- French: Sia, le rêve du python
- Directed by: Dani Kouyaté
- Written by: Dani Kouyaté Moussa Diagana
- Produced by: Claude Gilaizeau Elisabeth Lopez Sylvie Maigne Sekou Traore Sahelis Productions
- Starring: Fatoumata Diawara Sotigui Kouyaté Habib Dembélé
- Cinematography: Robert Millié
- Edited by: Zoé Durouchoux
- Music by: Daniel Rousseau Fanny Touré
- Distributed by: ArtMattan Productions
- Release date: 24 May 2002 (U.S.);
- Running time: 96 minutes
- Country: Burkina Faso
- Language: Bambara

= Sia, The Dream of the Python =

2001 film by Dani Kouyaté

Sia, The Dream of the Python (Sia, le rêve du python) is a 2001 film by Burkina Faso-based filmmaker Dani Kouyaté.

==Plot==

Kaya Maghan, the despotic king of Wagadou (Kardigué Laïco Traoré), follows the instructions of his priest by ordering the religious sacrifice to the Python God of Sia Yatabaree (Fatoumata Diawara), the daughter of the commander-in-chief Wakhané (Sotigui Kouyaté). A gift of gold equivalent to Sia’s weight is given to her family as compensation for surrendering their daughter for the sacrifice. However, Sia runs away and finds shelter in the home of Kerfa (Hamadoun Kassogué), a mad prophet who has railed against the king. The king orders his top general to locate Sia, but the general is conflicted since Sia was engaged to marry his nephew, Mamadi (Ibrahim Baba Cissé), who is in battle on behalf of the kingdom. Mamadi returns and joins his uncle to do battle against the Python God. With the help of Balla, a griot (Habib Dembélé), Mamadi accedes to the throne.

==Production and release==

The inspiration of Sia, le rêve du python is a seventh-century myth of the Wagadu people of Western Africa, which was adapted into the play La légende du Wagudu vue par Sia Yatabéré by Mauritanian writer Moussa Diagana. He also adapted the screenplay with filmmaker Dani Kouyaté.

Sia, le rêve du python played at the 2001 Panafrican Film and Television Festival of Ouagadougou (FESPACO), where it won the Special Jury Prize for a Feature Film.
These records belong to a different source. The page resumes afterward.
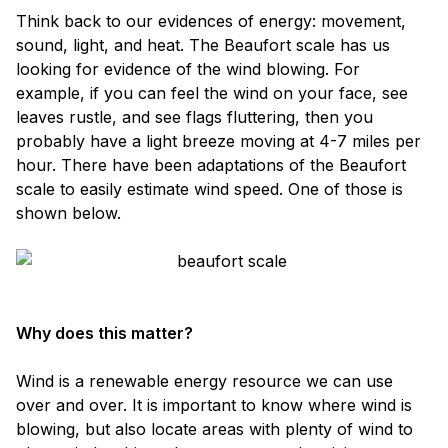
Think back to our evidences of energy: movement,
sound, light, and heat. The Beaufort scale has us
looking for evidence of the wind blowing. For
example, if you can feel the wind on your face, see
leaves rustle, and see flags fluttering, then you
probably have a light breeze moving at 4-7 miles per
hour. There have been adaptations of the Beaufort
scale to easily estimate wind speed. One of those is
shown below.
Why does this matter?
Wind is a renewable energy resource we can use
over and over. It is important to know where wind is
blowing, but also locate areas with plenty of wind to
In May 2002, the film had its U.S. theatrical premiere. Critical reaction was mostly positive. Dave Kehr, in The New York Times, praised Kouyate’s directing style as giving the film “a certain timeless quality,” though he noted its “measured pace and lack of dramatic inflection can also seem tedious.” Wilson Morales, writing for BlackFilm.com, praised the film’s technical aspects, stating that the film "is visually stunning, as its costumes and settings capture the essence of what Africa looked like in ancient times." Elizabeth Zimmer of the Village Voice praised the timeless nature of the film’s plot, observing that "the subtitled costume drama is set in a remote African empire before cell phones, guns, and the internal combustion engine, but the politics that thump through it are as timely as tomorrow."

Sia, le rêve du python was released in the U.S. on DVD in 2007 as a double-feature with another Burkinabé film, Tasuma, The Fighter.